Phylogenetic tree analysis showed that all the Yogyakarta isolates form a cluster divergent from the branch of the USA, Korean and Japanese isolates, which were grouped into subgenotype 3a, with a bootstrap value of 99%. Based on a global genotyping study of HEV isolates [4], the nucleotide differences among isolates belonging to subgenotype 3a are as high as 0.7–6.0%. Meanwhile, the nucleotide differences between the Yogyakarta (center of Java) isolates and the US2 strain are as high as 8.6–9.7%. This suggests that the Yogyakarta strain is likely to be independent of the other strains in subgenotype 3a. Similarly, the genotype 4 isolates from Tulungagung (East Java) and Mengwi (Bali), along with other Bali isolates, are clustered in a divergent branch from swDQ and swGX40 of subgenotype 4b from China, to which they showed the closest nucleotide similarity, with a bootstrap value of 96%. However, the Bali cluster and the TP42 isolate from Tulungagung (East Java) are genetically different, suggesting that the swine HEV genotype 4 strain in Java belongs to a subclassification divergent from the lineage of Balinese strains [14]. These results demonstrate the variety of isolates belonging to genotype 4 that are circulating in Indonesia, and also suggest that these isolates may be indigenous to Indonesia.

So far, no international consensus on the classifications of HEV has been developed. One of the most widely accepted studies on the classification of genotypes and subgenotypes of HEV was published in 2006 [4]. However, since then further studies describing identification of new HEV strains that could not be classified have been published [31]. Therefore, a new universal system for classifying HEV based on a consensus of molecular experts will be particularly important to avoid overlapping definitions of HEV subgenotypes in the future.

In conclusion, we have shown that regions with local customs involving close contact with swine have a higher prevalence of anti-HEV seropositivity in humans. However, we did not identify significant differences in the prevalence of anti-HEV antibodies between swine farm workers and local residents in a population that does not associate closely with swine. Therefore, it is important to identify routes of HEV transmission other than close and direct contact with swine. Swine isolates from Indonesia belonging to genotypes 3 and 4 are phylogenetically different from previously reported HEV strains. To the best of our knowledge, this is the first report of swine HEV belonging to genotype 3 in Indonesia.

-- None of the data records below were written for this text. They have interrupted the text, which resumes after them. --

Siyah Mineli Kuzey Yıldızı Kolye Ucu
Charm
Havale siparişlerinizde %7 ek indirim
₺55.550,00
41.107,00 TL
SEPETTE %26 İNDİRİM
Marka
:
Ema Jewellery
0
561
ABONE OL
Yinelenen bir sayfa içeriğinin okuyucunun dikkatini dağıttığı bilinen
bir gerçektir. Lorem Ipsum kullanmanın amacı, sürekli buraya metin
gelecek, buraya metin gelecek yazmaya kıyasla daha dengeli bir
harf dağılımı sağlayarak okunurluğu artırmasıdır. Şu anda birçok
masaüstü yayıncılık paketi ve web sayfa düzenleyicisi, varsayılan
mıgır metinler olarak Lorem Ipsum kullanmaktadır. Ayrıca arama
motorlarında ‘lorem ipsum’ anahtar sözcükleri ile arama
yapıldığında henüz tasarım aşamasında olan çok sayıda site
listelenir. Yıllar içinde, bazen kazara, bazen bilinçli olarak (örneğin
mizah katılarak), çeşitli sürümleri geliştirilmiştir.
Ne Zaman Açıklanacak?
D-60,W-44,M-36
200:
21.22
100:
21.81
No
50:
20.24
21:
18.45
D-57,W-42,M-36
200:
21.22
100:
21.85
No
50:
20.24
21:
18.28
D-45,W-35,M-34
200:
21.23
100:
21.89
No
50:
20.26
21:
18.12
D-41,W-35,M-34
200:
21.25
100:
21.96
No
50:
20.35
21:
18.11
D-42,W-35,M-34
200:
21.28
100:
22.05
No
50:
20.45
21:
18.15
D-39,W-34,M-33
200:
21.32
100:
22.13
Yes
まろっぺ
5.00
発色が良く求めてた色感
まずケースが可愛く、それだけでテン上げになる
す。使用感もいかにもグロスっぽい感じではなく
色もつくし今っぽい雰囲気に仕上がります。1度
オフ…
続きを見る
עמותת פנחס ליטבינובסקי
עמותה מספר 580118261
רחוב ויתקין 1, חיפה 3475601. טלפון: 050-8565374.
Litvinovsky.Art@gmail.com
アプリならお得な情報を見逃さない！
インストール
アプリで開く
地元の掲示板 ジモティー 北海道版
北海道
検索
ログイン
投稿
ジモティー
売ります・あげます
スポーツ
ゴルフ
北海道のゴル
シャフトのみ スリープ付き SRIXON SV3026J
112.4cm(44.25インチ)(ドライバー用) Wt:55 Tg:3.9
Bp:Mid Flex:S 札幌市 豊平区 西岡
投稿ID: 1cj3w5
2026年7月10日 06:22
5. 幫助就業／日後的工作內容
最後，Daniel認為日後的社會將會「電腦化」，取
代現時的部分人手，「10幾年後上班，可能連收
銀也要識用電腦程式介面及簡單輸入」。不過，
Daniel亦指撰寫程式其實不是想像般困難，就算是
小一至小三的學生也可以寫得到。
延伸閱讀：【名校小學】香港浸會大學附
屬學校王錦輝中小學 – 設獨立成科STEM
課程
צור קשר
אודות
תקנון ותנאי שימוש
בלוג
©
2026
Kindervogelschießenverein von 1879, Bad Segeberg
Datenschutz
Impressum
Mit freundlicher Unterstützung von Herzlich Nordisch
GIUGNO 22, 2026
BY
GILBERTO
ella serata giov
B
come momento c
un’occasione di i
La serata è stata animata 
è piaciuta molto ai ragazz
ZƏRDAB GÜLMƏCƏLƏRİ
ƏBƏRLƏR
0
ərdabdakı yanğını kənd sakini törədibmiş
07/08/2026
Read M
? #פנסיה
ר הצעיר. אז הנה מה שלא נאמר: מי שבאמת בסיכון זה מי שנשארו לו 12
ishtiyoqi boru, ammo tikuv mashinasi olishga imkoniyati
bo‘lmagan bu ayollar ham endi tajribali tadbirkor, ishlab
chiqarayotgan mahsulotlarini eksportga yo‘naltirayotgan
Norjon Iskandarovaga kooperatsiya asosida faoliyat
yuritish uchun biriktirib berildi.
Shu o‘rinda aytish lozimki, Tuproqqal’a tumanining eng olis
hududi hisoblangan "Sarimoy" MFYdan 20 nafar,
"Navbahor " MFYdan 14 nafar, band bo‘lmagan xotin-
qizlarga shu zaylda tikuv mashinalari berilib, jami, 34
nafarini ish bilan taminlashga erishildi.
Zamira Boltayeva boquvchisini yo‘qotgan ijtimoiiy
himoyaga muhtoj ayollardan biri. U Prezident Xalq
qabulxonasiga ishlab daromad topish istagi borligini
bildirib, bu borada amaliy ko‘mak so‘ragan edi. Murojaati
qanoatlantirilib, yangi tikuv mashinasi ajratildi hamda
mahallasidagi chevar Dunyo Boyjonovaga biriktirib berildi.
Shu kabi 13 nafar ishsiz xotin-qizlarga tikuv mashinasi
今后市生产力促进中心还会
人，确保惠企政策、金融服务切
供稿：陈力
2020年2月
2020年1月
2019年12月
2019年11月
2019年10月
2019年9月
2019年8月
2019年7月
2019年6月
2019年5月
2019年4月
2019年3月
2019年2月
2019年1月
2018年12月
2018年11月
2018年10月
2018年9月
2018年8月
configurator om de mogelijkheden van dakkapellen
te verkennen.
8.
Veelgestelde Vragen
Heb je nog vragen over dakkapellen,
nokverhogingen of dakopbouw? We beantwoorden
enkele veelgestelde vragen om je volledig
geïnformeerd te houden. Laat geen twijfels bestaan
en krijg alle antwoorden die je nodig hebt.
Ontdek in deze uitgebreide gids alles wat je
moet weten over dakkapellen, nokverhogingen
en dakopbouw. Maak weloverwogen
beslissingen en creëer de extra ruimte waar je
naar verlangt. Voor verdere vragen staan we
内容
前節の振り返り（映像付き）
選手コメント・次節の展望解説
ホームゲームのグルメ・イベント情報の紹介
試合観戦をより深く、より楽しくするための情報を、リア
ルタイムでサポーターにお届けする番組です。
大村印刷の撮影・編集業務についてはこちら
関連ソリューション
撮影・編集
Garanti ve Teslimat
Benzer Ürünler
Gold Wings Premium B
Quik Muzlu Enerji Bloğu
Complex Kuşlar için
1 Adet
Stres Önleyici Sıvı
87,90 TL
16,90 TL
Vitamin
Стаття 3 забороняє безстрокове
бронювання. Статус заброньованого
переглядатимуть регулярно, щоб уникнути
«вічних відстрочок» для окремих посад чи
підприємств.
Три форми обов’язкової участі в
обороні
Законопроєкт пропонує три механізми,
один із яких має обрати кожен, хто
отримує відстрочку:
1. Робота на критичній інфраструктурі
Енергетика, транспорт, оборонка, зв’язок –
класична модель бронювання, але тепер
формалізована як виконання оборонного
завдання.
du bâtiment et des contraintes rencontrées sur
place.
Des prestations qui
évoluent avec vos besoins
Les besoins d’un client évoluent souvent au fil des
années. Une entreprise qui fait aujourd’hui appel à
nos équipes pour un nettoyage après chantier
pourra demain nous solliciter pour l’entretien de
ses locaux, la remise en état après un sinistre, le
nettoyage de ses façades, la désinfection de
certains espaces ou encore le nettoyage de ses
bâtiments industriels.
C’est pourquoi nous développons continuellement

The authors would like to thank Dr. Teguh Triyono, Professor Dr. Ir. Endang Baliarti and Dr Ir. I. Gede Suparta Budisatria for their advice and help with sample collection. This study was supported by a Grant-in-Aid from the Japan Initiative for Global Research Network on Infectious Disease (J-GRID) program from the Ministry of Education, Culture, Sports, Science and Technology, Japan and a SATREPS Grant from Japan Science and Technology Agency and Japan International Cooperation Agency.


The authors have no conflicts of interest to declare.